Personal information
- Born: 16 May 1993 (age 32) Veles, Macedonia
- Nationality: Macedonian
- Height: 1.94 m (6 ft 4 in)
- Playing position: Left back

Club information
- Current club: Eón Horneo Alicante
- Number: 10

Youth career
- Team
- –: RK Borec
- –: MRK Vardar

Senior clubs
- Years: Team
- 0000–2013: RK Kumanovo
- 2013–2014: Qatar Sports Club
- 2014: BM Puerto Sagunto
- 2014–2015: CB Ademar León
- 2015–2016: Csurgói KK
- 2016: RK Metalurg Skopje
- 2016–2017: RK Borec
- 2017–2018: RK Metalurg Skopje
- 2018: Hapoel Ashdod
- 2018–2021: Liberbank Cantabria Sinfín
- 2021–2022: TV Emsdetten
- 2022–2024: Recoletas Atlético Valladolid
- 2024–: Eón Horneo Alicante

National team
- Years: Team
- 2015–: Macedonia

= Darko Dimitrievski =

Macedonian handball player

Darko Dimitrievski (Дарко Димитриевски; born 16 May 1993) is a Macedonian handball player who plays for Eón Horneo Alicante.

== Career ==
Darko started his professional career at 14 years old with MRK Vardar, where he played until he was 17 years old.
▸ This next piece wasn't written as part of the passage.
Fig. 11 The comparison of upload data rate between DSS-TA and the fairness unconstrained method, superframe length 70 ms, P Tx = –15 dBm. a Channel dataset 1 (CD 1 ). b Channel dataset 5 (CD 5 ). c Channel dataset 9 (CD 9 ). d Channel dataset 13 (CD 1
The following season he was at RK Kumanovo. He made the jump to the handball elite at the age of 19 and in the 2013/14 season he made his debut with Qatar Sports Club.
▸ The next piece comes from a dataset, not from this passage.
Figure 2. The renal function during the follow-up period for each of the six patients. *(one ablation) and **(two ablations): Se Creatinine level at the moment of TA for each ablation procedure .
In 2014 Dimitrievski moved to Spain in BM Puerto Sagunto and in season 2014-2015 he played for CB Ademar Leon. He left Spain and joined Hungarian handball team - Csurgoi KK in season 2015-2016.

Darko returned to Macedonia and signed for RK Matalurg but left after a month to join GRK Borec so that he can get more playing time. The 2016/17 season was very successful for Darko, he scored 148 goals in 19 games. After 13 years, GRK Borec finished 6th in the league.